Jun 18, 2015
Blaming refugees easier than taking responsibility for devastation of austerity
Our elected leaders do not have an easy task on their hands: they must revive a battered economy during a time when globalisation is fundamentally changing the labour market. They could have made the task easier on themselves by not adopting austerity, a historically devastating policy when applied in times of economic contraction. But instead of acknowledging a need to change course, European politicians across the political spectrum have found a convenient scapegoat in refugees.

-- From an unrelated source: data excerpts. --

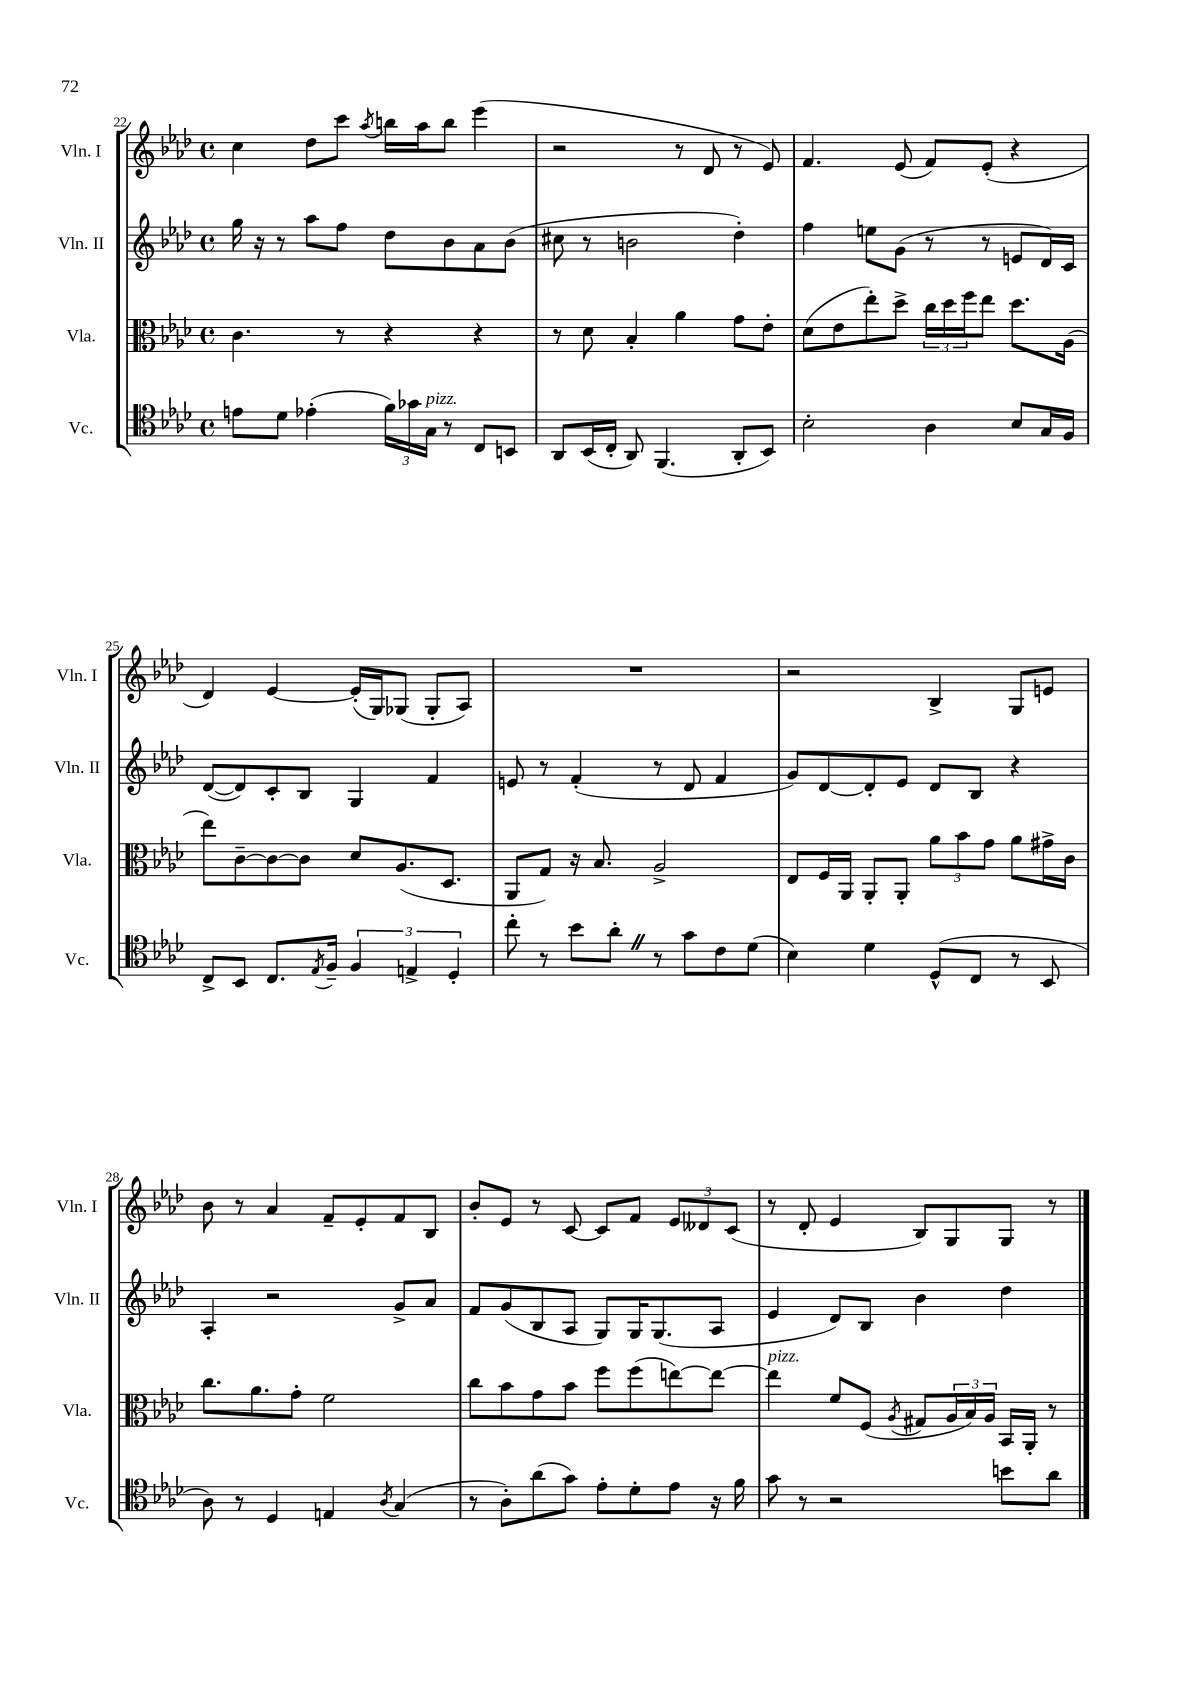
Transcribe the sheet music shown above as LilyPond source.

<<
\new StaffGroup <<
\new Staff = "s0" \with { instrumentName = "Vln. I" shortInstrumentName = "Vln. I" } {
    \clef treble \key aes \major \defaultTimeSignature \time 4/4
    c''4 des''8 c'''8 \acciaccatura { aes''8 } b''16 aes''16 b''8 ees'''4( |
    r2 r8 des'8 r8 ees'8) |
    f'4. ees'8( f'8) ees'8-.( r4 |
    des'4) ees'4~ ees'16-.( g16) ges8( ges8-. aes8) |
    R1 |
    r2 bes4-> g8 e'8 |
    bes'8 r8 aes'4 f'8-- ees'8-. f'8 bes8 |
    bes'8-. ees'8 r8 c'8~ c'8 f'8 \tuplet 3/2 { ees'8 deses'8 c'8( } |
    r8 des'8-. ees'4 bes8) g8 g8 r8 \bar "|." |
}
\new Staff = "s1" \with { instrumentName = "Vln. II" shortInstrumentName = "Vln. II" } {
    \clef treble \key aes \major \defaultTimeSignature \time 4/4
    g''16 r16 r8 aes''8 f''8 des''8 bes'8 aes'8 bes'8( |
    cis''8 r8 b'2 des''4-.) |
    f''4 e''8 g'8( r8 r8 e'8 des'16) c'16 |
    des'8~( des'8) c'8-. bes8 g4 f'4 |
    e'8 r8 f'4-.( r8 des'8 f'4 |
    g'8) des'8~ des'8-. ees'8 des'8 bes8 r4 |
    aes4-. r2 g'8-> aes'8 |
    f'8 g'8( bes8 aes8 g8) g16 g8.( aes8 |
    ees'4 des'8) bes8 bes'4 des''4 \bar "|." |
}
\new Staff = "s2" \with { instrumentName = "Vla." shortInstrumentName = "Vla." } {
    \clef alto \key aes \major \defaultTimeSignature \time 4/4
    c'4. r8 r4 r4 |
    r8 des'8 bes4-. aes'4 g'8 ees'8-. |
    des'8( ees'8 ees''8-.) des''8-> \tuplet 3/2 { c''16 des''16 f''16 } ees''8 des''8. aes16( |
    ees''8) c'8~-- c'8~ c'8 des'8 aes8.( des8. |
    aes,8 g8) r16 bes8. aes2-> |
    ees8 f16 aes,16 aes,8-. aes,8-. \tuplet 3/2 { aes'8 bes'8 g'8 } aes'8 gis'16-> c'16 |
    c''8. aes'8. g'8-. f'2 |
    c''8 bes'8 g'8 bes'8 f''8 f''8( e''8~) e''8~ |
    e''4^\markup { \italic "pizz." } f'8 f8( \acciaccatura { aes8 } gis8 \tuplet 3/2 { aes16 bes16) aes16 } bes,16 aes,16-. r8 \bar "|." |
}
\new Staff = "s3" \with { instrumentName = "Vc." shortInstrumentName = "Vc." } {
    \clef tenor \key aes \major \defaultTimeSignature \time 4/4
    e'8 des'8 ees'4-.( \tuplet 3/2 { f'16) ges'16 g16^\markup { \italic "pizz." } } r8 c8 b,8 |
    aes,8 bes,16( c16-. aes,8) f,4.( aes,8-. bes,8) |
    bes2-. aes4 bes8 g16 f16 |
    c8-> bes,8 c8. \acciaccatura { ees8 } f16-- \tuplet 3/2 { f4 e4-> des4-. } |
    c''8-. r8 bes'8 aes'8-. \once \override BreathingSign.text = \markup { \musicglyph "scripts.caesura.straight" } \breathe r8 g'8 c'8 des'8( |
    bes4) des'4 des8-^( c8 r8 bes,8 |
    aes8) r8 des4 e4 \acciaccatura { aes8 } g4( |
    r8 aes8-.) aes'8( g'8) ees'8-. des'8-. ees'8 r16 f'16 |
    g'8 r8 r2 b'8 aes'8 \bar "|." |
}
>>
>>
\layout { \context { \Score currentBarNumber = #22 } }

60 million people around the world are currently fleeing war. To hear our politicians speak of this crisis, you would think all 60 million refugees were being housed in Europe, and are wreaking havoc on our welfare systems. In reality, the European Union –the battleground of two world wars, home to 500 million people and one of the richest regions in the world– received 216,300 applications for asylum in 2014. By contrast, Lebanon, Jordan and Turkey have taken in 2.2 million refugees. Uganda, Ethiopia, Sudan and Kenya have absorbed half a million South Sudanese refugees.

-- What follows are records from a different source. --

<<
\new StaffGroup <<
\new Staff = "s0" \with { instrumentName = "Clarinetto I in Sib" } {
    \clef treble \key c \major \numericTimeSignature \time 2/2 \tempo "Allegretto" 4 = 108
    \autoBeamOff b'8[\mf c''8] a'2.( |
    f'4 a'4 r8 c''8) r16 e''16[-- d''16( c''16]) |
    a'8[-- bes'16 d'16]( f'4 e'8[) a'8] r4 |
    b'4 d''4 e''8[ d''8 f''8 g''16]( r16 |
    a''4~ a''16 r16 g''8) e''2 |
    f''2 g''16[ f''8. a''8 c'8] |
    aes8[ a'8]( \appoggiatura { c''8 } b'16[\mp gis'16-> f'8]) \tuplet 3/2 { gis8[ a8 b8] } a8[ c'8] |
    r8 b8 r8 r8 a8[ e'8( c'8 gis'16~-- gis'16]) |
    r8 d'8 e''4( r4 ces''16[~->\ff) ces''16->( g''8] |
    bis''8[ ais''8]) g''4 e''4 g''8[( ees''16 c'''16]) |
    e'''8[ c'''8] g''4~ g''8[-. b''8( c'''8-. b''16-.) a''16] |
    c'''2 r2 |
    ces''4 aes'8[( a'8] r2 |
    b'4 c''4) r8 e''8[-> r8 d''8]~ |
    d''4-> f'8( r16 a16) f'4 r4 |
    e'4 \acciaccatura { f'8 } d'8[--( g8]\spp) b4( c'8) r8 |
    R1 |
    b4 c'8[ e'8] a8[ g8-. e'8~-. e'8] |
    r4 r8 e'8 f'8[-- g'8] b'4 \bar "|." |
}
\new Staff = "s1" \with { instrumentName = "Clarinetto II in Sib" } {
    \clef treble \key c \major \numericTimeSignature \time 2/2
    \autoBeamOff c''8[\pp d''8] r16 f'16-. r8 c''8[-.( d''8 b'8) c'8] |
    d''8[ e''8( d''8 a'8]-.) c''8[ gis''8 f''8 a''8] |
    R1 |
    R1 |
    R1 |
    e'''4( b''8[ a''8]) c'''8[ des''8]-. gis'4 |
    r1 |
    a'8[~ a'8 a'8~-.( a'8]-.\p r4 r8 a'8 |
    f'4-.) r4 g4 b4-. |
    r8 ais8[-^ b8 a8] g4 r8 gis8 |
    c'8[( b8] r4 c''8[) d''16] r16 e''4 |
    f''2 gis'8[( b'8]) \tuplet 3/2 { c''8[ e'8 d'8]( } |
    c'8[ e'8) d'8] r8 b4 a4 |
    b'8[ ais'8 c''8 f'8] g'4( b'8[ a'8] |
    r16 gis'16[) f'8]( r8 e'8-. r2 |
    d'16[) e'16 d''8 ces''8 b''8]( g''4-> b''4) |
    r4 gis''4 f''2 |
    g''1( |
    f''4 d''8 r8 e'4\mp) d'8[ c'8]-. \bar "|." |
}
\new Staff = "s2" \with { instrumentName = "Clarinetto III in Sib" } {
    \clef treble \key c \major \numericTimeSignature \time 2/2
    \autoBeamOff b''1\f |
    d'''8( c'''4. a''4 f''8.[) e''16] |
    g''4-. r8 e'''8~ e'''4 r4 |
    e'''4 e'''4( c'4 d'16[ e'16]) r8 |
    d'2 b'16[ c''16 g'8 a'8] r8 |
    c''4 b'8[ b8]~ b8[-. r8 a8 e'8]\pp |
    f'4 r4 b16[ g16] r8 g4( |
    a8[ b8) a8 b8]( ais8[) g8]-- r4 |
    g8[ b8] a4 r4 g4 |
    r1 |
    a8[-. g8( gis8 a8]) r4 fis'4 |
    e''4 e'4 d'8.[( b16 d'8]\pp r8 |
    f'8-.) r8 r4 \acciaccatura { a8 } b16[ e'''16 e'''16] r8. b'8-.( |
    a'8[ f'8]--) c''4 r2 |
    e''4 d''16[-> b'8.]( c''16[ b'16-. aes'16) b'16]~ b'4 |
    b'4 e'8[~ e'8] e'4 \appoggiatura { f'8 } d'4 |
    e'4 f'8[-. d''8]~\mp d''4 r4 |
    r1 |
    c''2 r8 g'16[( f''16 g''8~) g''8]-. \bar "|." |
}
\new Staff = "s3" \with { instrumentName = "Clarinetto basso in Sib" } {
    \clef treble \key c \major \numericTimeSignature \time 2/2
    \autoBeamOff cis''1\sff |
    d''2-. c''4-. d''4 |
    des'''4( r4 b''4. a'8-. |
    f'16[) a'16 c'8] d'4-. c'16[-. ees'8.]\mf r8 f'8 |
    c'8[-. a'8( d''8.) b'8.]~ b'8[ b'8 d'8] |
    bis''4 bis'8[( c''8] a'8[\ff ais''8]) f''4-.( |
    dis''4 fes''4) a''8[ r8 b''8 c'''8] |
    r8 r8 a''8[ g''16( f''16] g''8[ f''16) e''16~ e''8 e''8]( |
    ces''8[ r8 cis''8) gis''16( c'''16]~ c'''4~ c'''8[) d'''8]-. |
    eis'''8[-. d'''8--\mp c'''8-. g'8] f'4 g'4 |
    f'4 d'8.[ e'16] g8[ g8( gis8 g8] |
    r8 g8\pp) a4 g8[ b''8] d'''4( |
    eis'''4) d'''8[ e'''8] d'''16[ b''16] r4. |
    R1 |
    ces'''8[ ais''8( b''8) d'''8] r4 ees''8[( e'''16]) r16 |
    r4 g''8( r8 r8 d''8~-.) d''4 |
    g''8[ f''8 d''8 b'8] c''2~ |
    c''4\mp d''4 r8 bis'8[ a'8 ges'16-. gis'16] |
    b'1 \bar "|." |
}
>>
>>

Despite this embarrassingly modest number of refugee applications, we are to believe that they are a drain on our economy and of such danger to us, that it is better to let them drown by the thousands in the Mediterranean?
As long as politicians continue to pit refugees against those who are legitimately concerned about their financial future, solutions to our economic woes will remain elusive. Refugees are neither a drain on our economy, nor potential criminals. They are victims of wars in which we have played no small role. This blaming of outsiders who lack citizens’ rights is convenient, and enables political leaders to avoid the more difficult conversations on the need to create jobs for a generation of young people across the continent.
It is time to face reality. Five years of austerity policies have brought the Greek people to their knees and mired the rest of Southern Europe in stagnation. It is shameful to blame poor pensioners or minimum wage workers for public debts made to bail out European banks, and to blame migrants and refugees for jobs that austerity has wiped out and globalisation has relocated. European elites need to take responsibility for failed policies and for privileging the rich and the banks over people like us.
So on June 20, World Refugee day, let us do more than stand alongside refugees, and support their efforts to find a safe haven and rights protections. Let us reject the politicization and scapegoating of refugees for the inability of our leaders to respond to the modern economy.
If we do not change course, Europe can become a space of resurgent fascism and nationalism. But if we work to build a new Europe, it can become a space of humanity, justice and fairness. We know the Europe we want. The prospect of building a new Europe is bold. But the consequences of inaction are devastating. Let us choose the bold path instead.